= Bob Gallagher (sportscaster) =

American sportscaster and radio host

Robert L. Gallagher (May 1, 1928 – July 3, 1977) was an American sportscaster and radio host who announced games for the Boston Patriots and Miami Dolphins.

==Early life==
Gallagher graduated from North Quincy High School in 1946 and Boston College 1951. After college, he enlisted in the United States Army, where he served at General Douglas MacArthur's headquarters in Japan. He later earned a degree from Curry College and spent six years as a semi-pro basketball player.

==Broadcasting career==
In 1954, Gallagher landed as first broadcasting job at WNEB in Worcester, Massachusetts. He left the station in 1958 to call Boston College Eagles football games for WEEI. From 1960 to 1964, Gallagher was the radio play by play announcer for the Boston Patriots. He then spent a year as the sports director at WNAC-TV in Boston.

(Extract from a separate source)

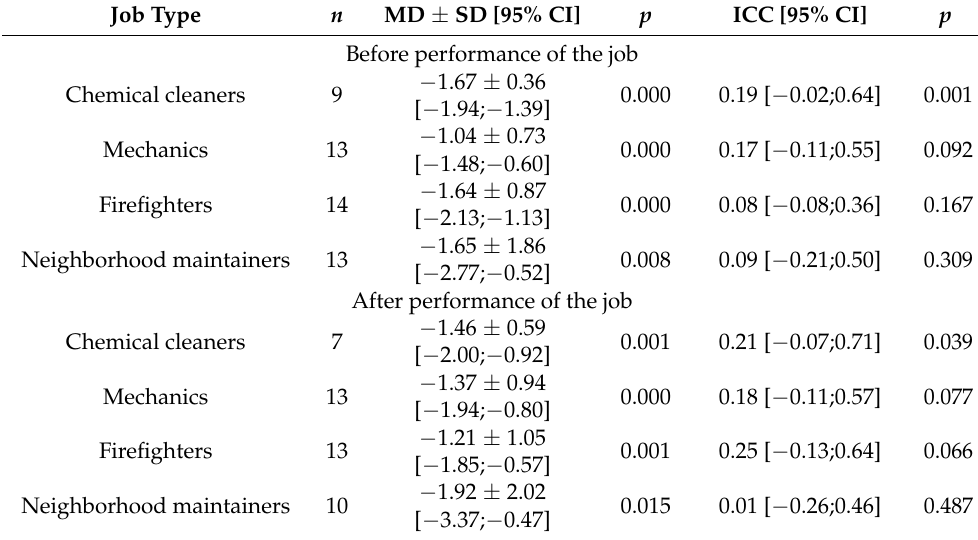
Table A2. Cosinuss ◦ raw per subject. The (raw) Cosinuss ◦ was compared with the ear canal IR thermometer per company using the intraclass correlation coefficient (ICC) with a confidence interval of 95% and p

From 1967 to 1969, Gallagher was the radio announcer for the Miami Dolphins. He also worked for WTVJ in Miami, where he was sports director and announced Dolphins preseason games.

After leaving WTVJ, Gallagher worked for the Flagler Dog Track in Miami. In 1974, he returned to Massachusetts, where he served as the vice-president of marketing for Carley Associates of Braintree.

==Death==
Gallagher died on July 3, 1977, at Massachusetts General Hospital in Boston. He was 48 years old. He left behind his wife, Audrey, and children Paul, Laura, Robert, Peter and Mark. At the time of his death he was residing in Scituate, Massachusetts. He was buried in Mount Wollaston Cemetery in Quincy, Massachusetts.